[[ RECORDS FOR THE EXERCISE open ]]

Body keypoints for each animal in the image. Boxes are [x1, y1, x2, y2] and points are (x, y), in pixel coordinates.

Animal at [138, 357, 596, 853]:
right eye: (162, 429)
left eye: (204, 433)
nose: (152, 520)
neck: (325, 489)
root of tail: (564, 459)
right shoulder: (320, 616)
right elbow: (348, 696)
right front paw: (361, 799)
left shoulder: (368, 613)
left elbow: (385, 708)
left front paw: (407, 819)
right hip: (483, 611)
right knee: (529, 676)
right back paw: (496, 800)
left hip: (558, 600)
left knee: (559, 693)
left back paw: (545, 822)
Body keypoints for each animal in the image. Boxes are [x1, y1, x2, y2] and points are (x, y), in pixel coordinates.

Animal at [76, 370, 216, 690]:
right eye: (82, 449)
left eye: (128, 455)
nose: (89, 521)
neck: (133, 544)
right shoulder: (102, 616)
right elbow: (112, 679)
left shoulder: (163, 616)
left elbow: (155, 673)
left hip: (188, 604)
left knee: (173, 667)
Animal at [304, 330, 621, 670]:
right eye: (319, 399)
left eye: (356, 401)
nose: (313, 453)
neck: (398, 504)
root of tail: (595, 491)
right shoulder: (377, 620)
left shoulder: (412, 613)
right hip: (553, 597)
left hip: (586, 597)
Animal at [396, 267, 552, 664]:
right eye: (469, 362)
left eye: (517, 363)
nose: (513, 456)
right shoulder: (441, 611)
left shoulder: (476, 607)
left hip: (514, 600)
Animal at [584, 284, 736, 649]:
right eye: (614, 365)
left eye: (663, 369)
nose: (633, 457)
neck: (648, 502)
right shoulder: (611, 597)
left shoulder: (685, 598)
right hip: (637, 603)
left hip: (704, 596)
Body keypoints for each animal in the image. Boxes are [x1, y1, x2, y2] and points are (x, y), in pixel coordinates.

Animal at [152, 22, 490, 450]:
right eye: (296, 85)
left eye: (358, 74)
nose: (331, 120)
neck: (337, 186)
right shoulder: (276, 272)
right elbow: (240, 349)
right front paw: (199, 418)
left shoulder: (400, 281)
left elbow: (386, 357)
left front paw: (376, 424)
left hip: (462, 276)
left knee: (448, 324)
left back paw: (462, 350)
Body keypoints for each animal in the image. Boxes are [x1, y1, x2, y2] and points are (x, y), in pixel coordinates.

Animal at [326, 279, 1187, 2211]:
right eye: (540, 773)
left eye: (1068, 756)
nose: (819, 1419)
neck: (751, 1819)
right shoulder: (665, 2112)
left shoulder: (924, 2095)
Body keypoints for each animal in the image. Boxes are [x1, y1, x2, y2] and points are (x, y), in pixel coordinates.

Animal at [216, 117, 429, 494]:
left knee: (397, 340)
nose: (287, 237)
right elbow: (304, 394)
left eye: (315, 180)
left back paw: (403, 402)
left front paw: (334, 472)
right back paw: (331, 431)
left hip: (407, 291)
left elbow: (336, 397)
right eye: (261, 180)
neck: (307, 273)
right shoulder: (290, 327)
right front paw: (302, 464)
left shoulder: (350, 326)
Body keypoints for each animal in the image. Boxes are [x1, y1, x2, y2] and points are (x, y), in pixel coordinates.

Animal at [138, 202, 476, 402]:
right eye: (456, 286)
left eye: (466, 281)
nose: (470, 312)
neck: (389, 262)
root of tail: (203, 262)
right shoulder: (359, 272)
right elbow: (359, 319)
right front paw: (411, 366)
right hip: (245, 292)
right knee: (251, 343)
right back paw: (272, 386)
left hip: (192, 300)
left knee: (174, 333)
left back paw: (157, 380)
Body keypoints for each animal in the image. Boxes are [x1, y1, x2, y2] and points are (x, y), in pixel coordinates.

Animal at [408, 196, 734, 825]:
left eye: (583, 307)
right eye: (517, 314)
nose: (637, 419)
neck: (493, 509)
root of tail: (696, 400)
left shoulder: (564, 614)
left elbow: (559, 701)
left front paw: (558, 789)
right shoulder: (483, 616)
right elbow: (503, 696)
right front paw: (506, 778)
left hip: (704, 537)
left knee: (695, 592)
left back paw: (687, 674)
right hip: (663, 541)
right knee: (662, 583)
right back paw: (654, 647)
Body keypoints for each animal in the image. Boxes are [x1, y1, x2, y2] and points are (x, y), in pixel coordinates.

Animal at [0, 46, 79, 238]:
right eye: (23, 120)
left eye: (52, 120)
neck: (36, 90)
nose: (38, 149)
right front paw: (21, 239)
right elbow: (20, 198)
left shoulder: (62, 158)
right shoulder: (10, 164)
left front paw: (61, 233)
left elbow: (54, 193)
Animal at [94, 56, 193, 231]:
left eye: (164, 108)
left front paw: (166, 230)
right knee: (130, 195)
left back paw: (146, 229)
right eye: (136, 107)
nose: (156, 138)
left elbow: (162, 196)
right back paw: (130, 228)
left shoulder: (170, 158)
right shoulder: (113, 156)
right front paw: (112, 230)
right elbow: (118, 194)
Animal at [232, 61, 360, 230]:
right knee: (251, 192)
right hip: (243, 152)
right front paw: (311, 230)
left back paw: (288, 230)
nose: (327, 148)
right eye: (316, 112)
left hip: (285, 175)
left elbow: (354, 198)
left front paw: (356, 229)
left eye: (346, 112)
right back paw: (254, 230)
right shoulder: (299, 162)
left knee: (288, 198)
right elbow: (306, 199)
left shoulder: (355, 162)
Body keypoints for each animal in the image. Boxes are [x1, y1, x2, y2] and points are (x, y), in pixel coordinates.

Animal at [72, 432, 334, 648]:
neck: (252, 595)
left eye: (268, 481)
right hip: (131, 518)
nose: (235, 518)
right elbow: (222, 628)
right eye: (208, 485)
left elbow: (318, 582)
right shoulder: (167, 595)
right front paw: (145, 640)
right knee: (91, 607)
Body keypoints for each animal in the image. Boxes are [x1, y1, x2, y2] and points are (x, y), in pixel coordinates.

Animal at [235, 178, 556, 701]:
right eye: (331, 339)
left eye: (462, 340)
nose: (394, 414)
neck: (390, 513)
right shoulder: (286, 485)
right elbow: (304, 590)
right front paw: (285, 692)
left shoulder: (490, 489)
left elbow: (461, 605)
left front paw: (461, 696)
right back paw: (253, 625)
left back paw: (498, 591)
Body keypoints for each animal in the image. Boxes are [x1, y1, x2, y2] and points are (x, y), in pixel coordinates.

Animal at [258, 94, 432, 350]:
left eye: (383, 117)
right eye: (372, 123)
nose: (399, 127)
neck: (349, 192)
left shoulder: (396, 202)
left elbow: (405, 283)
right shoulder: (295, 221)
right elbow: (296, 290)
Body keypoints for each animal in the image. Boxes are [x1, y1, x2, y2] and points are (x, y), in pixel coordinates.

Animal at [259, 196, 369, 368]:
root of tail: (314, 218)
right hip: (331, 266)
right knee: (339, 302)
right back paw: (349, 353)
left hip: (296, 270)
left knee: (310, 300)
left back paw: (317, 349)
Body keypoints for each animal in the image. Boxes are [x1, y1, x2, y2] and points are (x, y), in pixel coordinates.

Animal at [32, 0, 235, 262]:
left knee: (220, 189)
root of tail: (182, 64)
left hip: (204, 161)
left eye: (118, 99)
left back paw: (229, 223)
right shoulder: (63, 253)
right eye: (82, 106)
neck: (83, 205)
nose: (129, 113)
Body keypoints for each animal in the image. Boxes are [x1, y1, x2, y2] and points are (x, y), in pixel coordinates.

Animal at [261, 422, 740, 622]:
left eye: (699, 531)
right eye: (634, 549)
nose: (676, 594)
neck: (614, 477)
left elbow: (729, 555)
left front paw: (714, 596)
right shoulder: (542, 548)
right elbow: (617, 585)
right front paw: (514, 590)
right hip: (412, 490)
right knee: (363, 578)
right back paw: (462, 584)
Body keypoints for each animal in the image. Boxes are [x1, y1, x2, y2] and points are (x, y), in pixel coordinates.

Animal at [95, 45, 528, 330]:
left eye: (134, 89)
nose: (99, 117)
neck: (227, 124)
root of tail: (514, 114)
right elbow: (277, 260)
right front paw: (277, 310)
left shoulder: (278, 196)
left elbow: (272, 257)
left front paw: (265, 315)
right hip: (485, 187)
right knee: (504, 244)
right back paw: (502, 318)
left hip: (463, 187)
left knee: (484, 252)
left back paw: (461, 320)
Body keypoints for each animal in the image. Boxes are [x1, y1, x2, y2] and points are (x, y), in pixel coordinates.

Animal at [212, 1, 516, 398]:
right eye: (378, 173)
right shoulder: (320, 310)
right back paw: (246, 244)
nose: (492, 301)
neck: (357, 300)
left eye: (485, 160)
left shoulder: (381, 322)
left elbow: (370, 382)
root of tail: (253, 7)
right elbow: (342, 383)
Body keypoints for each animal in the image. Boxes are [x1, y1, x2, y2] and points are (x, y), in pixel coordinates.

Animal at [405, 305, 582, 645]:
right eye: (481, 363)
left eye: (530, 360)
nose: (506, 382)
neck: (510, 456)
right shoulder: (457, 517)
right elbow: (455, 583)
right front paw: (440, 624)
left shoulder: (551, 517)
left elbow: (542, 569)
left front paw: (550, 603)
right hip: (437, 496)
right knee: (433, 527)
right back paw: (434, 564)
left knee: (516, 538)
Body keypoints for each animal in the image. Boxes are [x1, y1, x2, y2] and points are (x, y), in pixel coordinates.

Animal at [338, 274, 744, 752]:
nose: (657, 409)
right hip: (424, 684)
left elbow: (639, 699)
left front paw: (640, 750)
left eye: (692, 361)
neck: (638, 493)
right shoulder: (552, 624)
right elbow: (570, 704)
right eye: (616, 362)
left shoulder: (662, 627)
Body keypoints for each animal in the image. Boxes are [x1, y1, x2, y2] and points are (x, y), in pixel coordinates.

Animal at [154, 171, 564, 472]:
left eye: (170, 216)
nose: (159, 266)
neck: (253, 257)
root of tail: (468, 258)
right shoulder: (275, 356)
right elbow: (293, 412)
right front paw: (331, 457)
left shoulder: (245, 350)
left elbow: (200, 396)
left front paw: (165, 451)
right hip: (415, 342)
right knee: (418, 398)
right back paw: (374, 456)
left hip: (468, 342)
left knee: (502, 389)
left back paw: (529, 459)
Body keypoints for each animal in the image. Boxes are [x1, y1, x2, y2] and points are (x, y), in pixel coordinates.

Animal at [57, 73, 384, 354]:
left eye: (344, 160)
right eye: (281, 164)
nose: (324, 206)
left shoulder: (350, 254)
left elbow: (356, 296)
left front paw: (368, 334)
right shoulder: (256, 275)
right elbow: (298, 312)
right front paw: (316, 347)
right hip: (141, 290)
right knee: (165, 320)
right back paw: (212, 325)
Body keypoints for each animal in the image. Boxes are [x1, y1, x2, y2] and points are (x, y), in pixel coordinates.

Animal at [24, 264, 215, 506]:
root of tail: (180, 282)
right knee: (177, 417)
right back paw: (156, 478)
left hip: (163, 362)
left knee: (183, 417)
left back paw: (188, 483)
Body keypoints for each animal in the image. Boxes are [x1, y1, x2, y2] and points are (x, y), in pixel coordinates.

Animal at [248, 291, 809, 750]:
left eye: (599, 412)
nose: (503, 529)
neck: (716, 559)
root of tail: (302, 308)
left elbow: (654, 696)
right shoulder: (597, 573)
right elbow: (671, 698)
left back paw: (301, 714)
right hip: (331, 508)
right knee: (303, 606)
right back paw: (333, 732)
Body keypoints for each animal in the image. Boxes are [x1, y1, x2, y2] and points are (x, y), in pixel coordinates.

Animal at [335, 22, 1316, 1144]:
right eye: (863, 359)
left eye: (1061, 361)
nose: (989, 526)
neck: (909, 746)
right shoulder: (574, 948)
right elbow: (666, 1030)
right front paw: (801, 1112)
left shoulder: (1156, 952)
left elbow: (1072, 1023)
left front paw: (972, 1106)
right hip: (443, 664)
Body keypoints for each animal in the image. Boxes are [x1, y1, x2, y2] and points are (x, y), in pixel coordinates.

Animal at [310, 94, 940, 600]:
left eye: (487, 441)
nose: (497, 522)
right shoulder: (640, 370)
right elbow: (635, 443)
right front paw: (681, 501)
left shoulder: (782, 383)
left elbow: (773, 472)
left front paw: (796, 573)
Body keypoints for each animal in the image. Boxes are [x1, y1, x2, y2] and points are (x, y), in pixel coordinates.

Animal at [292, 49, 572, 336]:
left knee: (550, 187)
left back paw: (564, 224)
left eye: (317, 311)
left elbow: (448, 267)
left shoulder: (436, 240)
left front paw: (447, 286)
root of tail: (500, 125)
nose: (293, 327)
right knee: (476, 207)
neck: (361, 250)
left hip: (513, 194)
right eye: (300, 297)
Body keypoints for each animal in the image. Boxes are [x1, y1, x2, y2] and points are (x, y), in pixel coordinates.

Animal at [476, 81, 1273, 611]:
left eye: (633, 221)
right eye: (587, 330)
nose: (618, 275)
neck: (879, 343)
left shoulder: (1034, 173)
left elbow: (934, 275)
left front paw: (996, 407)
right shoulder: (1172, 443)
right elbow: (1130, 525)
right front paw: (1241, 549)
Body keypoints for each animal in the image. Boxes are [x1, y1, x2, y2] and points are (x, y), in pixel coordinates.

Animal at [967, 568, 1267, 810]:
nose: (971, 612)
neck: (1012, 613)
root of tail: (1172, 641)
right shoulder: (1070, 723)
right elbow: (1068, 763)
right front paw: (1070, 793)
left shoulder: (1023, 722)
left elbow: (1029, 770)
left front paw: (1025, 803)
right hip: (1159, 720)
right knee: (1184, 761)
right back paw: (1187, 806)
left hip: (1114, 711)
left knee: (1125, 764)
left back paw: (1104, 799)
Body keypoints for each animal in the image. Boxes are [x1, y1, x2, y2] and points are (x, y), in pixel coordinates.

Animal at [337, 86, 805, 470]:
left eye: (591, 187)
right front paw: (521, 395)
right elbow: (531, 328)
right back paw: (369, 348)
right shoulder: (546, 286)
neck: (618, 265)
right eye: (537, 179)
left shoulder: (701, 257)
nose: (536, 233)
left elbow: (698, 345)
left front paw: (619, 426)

[[ RECORDS FOR THE EXERCISE closed ]]

_ASSIGNED TASK_:
The lines above from the one with "right elbow: (671, 698)" through the one with "nose: (293, 327)" are to be duplicated exactly, ends included, with nothing added.

_RESULT FOR THIS EXERCISE_:
right elbow: (671, 698)
left back paw: (301, 714)
right hip: (331, 508)
right knee: (303, 606)
right back paw: (333, 732)
Body keypoints for each animal in the image. Boxes are [x1, y1, x2, y2] and points are (x, y), in pixel coordinates.

Animal at [335, 22, 1316, 1144]:
right eye: (863, 359)
left eye: (1061, 361)
nose: (989, 526)
neck: (909, 746)
right shoulder: (574, 948)
right elbow: (666, 1030)
right front paw: (801, 1112)
left shoulder: (1156, 952)
left elbow: (1072, 1023)
left front paw: (972, 1106)
right hip: (443, 664)
Body keypoints for each animal in the image. Boxes are [x1, y1, x2, y2] and points are (x, y), in pixel coordinates.

Animal at [310, 94, 940, 600]:
left eye: (487, 441)
nose: (497, 522)
right shoulder: (640, 370)
right elbow: (635, 443)
right front paw: (681, 501)
left shoulder: (782, 383)
left elbow: (773, 472)
left front paw: (796, 573)
Body keypoints for each animal in the image. Boxes are [x1, y1, x2, y2] and points are (x, y), in pixel coordinates.

Animal at [292, 49, 572, 336]:
left knee: (550, 187)
left back paw: (564, 224)
left eye: (317, 311)
left elbow: (448, 267)
left shoulder: (436, 240)
left front paw: (447, 286)
root of tail: (500, 125)
nose: (293, 327)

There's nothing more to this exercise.